**GOAL**
Copy the lines of the listing below exactly as they appear, starting at the line that contains "common name: Wooly gray" and ending at the line that contains "scientific name: Chelidonium majus", with both of those lines included.

**DATASET**
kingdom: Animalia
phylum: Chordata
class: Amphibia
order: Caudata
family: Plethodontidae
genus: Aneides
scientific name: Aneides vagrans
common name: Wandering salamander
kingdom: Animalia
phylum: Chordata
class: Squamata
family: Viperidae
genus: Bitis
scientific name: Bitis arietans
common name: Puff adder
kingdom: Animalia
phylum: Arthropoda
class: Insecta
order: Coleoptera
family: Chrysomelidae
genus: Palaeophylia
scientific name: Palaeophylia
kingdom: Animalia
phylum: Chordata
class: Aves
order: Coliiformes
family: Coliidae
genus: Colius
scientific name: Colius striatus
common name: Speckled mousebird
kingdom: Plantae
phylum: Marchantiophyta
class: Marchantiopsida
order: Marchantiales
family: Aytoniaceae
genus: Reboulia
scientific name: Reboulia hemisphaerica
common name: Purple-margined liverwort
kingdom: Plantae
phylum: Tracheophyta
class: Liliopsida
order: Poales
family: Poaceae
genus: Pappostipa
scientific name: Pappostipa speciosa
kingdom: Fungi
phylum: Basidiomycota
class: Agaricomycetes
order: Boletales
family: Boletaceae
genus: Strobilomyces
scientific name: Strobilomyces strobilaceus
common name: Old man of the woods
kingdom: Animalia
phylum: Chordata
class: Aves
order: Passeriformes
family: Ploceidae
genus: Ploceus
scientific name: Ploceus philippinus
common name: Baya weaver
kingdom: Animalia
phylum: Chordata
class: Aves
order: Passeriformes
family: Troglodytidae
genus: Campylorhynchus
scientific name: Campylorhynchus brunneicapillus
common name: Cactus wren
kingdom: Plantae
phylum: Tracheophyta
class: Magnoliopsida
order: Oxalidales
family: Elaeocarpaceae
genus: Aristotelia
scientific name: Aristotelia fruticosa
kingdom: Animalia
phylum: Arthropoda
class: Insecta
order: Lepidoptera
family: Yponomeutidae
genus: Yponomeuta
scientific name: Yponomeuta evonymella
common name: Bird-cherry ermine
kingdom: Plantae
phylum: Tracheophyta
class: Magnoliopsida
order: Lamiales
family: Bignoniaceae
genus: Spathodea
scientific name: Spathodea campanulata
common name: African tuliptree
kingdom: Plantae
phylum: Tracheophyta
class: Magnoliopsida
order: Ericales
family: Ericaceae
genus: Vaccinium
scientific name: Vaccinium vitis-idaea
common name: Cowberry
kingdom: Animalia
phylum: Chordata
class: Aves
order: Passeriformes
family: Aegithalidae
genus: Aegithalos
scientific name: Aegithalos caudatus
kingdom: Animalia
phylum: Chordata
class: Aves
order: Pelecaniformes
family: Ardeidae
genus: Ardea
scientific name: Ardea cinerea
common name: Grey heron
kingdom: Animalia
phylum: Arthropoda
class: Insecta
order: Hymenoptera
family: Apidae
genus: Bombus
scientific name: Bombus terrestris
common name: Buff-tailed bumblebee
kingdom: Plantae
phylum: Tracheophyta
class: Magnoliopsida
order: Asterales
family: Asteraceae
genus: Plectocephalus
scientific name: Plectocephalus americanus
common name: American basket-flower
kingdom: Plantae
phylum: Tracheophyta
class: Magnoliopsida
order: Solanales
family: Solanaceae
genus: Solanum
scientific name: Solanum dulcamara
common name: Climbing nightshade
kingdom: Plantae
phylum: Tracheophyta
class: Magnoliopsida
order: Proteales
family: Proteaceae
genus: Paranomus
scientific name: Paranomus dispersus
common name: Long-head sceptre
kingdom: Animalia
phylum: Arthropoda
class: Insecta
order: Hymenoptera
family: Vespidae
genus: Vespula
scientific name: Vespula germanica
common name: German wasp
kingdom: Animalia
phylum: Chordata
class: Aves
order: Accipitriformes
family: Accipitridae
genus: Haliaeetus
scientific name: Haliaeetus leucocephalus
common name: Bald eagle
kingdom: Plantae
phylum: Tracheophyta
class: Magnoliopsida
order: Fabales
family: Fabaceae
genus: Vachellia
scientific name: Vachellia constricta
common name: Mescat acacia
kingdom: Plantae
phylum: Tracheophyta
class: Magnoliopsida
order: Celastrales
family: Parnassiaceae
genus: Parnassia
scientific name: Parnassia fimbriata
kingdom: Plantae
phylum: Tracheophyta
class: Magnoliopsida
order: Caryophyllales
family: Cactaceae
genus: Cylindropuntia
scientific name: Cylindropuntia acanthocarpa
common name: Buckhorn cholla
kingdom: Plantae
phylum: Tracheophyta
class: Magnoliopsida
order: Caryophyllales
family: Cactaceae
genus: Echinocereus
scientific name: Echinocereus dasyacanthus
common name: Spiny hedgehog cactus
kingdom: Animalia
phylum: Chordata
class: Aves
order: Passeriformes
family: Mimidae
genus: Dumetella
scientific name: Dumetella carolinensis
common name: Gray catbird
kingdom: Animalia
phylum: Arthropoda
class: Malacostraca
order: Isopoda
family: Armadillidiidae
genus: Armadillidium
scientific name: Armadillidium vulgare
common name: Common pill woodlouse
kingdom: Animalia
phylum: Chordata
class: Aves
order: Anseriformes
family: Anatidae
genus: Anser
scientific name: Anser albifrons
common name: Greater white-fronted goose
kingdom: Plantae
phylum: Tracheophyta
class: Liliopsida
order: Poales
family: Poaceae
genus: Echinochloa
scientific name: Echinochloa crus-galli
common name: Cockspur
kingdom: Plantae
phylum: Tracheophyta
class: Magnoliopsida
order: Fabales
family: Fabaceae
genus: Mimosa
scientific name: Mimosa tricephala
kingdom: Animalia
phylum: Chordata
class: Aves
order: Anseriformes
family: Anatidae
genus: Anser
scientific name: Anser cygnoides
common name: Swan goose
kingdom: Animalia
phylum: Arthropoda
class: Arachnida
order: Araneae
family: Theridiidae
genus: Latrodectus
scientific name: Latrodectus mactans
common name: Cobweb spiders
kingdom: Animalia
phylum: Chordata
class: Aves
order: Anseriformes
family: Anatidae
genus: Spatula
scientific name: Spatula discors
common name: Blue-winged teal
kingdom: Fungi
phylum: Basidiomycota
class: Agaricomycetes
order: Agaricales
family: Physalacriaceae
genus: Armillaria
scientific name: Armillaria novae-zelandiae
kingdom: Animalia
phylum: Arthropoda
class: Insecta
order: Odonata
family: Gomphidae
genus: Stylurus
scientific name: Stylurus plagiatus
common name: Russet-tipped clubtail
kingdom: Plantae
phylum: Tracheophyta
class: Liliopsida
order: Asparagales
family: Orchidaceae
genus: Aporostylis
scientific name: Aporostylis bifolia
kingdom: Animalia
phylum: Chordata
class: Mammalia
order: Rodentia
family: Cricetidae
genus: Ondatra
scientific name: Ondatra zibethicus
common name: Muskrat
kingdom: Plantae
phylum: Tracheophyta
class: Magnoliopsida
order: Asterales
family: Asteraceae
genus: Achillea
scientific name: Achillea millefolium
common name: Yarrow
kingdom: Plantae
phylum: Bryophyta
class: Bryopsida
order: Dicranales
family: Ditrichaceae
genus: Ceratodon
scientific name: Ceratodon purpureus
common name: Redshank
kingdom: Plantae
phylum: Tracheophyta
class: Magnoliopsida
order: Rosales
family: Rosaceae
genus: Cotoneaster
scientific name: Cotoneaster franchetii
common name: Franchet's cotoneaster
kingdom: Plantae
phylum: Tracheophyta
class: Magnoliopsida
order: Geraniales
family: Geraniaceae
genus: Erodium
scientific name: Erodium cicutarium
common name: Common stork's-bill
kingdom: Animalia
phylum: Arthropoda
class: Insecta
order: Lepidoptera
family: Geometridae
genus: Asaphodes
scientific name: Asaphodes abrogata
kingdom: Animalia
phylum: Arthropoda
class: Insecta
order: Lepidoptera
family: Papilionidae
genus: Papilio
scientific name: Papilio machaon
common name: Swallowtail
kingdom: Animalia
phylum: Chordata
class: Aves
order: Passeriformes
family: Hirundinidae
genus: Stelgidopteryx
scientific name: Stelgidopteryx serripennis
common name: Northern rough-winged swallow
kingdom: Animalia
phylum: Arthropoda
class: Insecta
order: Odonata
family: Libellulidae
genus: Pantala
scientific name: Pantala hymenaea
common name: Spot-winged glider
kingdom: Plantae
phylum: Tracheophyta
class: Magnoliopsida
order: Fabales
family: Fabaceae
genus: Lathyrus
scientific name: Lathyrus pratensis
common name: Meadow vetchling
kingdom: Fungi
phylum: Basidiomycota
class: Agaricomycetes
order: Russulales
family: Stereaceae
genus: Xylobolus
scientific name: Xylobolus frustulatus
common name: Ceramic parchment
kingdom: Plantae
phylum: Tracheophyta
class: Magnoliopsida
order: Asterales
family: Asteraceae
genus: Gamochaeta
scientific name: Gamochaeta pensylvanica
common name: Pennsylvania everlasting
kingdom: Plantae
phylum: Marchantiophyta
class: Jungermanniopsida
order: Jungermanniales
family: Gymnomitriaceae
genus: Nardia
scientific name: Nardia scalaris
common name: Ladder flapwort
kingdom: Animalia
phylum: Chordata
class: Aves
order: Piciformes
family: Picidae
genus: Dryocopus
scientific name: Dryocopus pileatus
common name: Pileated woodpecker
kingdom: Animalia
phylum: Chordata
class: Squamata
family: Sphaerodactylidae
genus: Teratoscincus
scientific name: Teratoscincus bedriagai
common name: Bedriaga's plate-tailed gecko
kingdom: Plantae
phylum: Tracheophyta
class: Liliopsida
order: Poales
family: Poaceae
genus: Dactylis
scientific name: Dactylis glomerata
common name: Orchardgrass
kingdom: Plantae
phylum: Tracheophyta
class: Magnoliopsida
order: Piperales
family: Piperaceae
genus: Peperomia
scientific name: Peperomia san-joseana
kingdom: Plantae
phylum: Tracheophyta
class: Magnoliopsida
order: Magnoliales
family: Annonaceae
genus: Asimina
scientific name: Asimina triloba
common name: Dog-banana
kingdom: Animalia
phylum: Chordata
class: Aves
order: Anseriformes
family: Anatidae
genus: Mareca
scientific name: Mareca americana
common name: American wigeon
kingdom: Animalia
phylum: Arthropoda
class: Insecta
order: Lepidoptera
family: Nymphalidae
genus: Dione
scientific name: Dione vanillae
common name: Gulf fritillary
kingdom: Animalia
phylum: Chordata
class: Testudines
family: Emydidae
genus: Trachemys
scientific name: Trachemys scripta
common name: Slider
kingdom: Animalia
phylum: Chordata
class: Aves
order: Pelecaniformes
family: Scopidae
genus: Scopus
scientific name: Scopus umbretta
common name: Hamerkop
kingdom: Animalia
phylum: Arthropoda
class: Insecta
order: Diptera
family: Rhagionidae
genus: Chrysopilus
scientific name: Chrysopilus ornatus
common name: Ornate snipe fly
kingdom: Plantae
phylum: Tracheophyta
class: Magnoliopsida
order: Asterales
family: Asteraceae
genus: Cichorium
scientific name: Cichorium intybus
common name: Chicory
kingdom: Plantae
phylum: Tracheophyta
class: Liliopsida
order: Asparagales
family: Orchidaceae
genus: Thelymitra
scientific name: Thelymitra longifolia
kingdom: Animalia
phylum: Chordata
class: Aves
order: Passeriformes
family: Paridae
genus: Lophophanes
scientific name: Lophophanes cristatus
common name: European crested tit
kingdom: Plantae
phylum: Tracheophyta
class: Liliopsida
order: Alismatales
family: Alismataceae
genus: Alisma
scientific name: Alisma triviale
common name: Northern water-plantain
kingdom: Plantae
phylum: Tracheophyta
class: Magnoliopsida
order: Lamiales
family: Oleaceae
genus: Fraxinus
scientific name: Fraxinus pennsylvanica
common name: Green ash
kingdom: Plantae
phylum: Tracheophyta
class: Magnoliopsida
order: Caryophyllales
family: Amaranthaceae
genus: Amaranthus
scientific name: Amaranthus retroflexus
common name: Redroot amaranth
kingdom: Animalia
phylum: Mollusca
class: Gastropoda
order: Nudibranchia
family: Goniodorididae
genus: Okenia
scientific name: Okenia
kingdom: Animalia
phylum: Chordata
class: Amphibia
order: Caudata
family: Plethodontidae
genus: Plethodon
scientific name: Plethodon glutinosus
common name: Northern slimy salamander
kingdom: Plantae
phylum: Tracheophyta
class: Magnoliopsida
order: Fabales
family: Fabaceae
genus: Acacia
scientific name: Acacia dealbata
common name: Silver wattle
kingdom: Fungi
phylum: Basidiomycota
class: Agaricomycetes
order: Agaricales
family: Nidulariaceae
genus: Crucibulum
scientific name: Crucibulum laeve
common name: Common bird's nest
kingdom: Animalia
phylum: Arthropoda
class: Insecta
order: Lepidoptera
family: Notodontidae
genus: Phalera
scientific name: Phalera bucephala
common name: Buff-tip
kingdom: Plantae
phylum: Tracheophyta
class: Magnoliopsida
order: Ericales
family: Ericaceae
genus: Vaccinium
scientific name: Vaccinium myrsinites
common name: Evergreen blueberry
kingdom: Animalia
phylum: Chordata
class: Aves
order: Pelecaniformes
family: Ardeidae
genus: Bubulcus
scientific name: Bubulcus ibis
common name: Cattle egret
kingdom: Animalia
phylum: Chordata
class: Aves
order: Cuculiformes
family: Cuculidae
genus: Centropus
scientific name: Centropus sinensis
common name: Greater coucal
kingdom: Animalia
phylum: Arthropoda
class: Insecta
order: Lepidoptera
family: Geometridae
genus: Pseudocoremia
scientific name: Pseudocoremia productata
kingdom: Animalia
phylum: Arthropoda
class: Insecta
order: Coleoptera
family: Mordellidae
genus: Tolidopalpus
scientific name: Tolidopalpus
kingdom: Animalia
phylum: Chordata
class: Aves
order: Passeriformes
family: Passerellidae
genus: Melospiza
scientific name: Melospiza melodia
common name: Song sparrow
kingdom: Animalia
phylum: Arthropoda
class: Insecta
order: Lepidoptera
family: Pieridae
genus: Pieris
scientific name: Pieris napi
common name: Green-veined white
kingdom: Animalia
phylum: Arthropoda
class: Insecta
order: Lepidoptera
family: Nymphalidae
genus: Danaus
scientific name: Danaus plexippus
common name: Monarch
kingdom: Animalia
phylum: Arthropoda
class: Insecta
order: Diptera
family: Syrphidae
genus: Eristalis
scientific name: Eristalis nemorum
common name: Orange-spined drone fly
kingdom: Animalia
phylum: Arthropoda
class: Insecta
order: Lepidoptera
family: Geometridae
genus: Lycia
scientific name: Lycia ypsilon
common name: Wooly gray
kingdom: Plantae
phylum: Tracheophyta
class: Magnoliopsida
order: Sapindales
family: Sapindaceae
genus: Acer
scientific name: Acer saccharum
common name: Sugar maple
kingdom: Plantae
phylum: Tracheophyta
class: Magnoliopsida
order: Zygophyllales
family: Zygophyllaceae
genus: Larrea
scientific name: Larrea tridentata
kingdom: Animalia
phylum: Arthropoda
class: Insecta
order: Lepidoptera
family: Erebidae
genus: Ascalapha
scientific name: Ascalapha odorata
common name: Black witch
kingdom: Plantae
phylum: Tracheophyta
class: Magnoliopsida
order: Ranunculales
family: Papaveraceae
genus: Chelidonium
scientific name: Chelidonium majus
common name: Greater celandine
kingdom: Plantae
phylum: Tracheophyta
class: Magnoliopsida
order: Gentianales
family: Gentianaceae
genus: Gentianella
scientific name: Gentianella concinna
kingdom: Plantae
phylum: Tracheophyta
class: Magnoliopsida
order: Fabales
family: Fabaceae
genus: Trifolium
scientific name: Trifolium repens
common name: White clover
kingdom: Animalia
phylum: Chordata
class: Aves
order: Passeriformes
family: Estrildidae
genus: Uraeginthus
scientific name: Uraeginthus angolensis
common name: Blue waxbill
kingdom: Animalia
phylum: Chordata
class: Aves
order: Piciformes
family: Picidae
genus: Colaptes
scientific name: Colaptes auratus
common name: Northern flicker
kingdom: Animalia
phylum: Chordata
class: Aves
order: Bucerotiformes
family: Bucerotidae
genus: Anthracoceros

**FINAL RESULT**
common name: Wooly gray
kingdom: Plantae
phylum: Tracheophyta
class: Magnoliopsida
order: Sapindales
family: Sapindaceae
genus: Acer
scientific name: Acer saccharum
common name: Sugar maple
kingdom: Plantae
phylum: Tracheophyta
class: Magnoliopsida
order: Zygophyllales
family: Zygophyllaceae
genus: Larrea
scientific name: Larrea tridentata
kingdom: Animalia
phylum: Arthropoda
class: Insecta
order: Lepidoptera
family: Erebidae
genus: Ascalapha
scientific name: Ascalapha odorata
common name: Black witch
kingdom: Plantae
phylum: Tracheophyta
class: Magnoliopsida
order: Ranunculales
family: Papaveraceae
genus: Chelidonium
scientific name: Chelidonium majus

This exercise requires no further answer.